[Data entries]
☆ ☆ ☆ ☆

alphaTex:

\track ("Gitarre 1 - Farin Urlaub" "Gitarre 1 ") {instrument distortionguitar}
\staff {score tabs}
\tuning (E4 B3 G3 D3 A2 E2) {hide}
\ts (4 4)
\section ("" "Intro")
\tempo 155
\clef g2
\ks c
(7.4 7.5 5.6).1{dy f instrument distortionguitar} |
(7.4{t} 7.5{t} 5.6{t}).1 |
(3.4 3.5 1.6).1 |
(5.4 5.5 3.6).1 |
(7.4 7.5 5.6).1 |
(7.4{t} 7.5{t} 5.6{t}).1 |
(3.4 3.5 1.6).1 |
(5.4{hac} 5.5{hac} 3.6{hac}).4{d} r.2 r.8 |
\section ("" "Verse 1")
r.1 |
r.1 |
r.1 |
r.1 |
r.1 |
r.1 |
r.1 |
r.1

☆ ☆ ☆ ☆

SET EXERCISE = Can you repeat the data above line for line, without changing a single character?

EXPECTED ANSWER =
alphaTex:

\track ("Gitarre 1 - Farin Urlaub" "Gitarre 1 ") {instrument distortionguitar}
\staff {score tabs}
\tuning (E4 B3 G3 D3 A2 E2) {hide}
\ts (4 4)
\section ("" "Intro")
\tempo 155
\clef g2
\ks c
(7.4 7.5 5.6).1{dy f instrument distortionguitar} |
(7.4{t} 7.5{t} 5.6{t}).1 |
(3.4 3.5 1.6).1 |
(5.4 5.5 3.6).1 |
(7.4 7.5 5.6).1 |
(7.4{t} 7.5{t} 5.6{t}).1 |
(3.4 3.5 1.6).1 |
(5.4{hac} 5.5{hac} 3.6{hac}).4{d} r.2 r.8 |
\section ("" "Verse 1")
r.1 |
r.1 |
r.1 |
r.1 |
r.1 |
r.1 |
r.1 |
r.1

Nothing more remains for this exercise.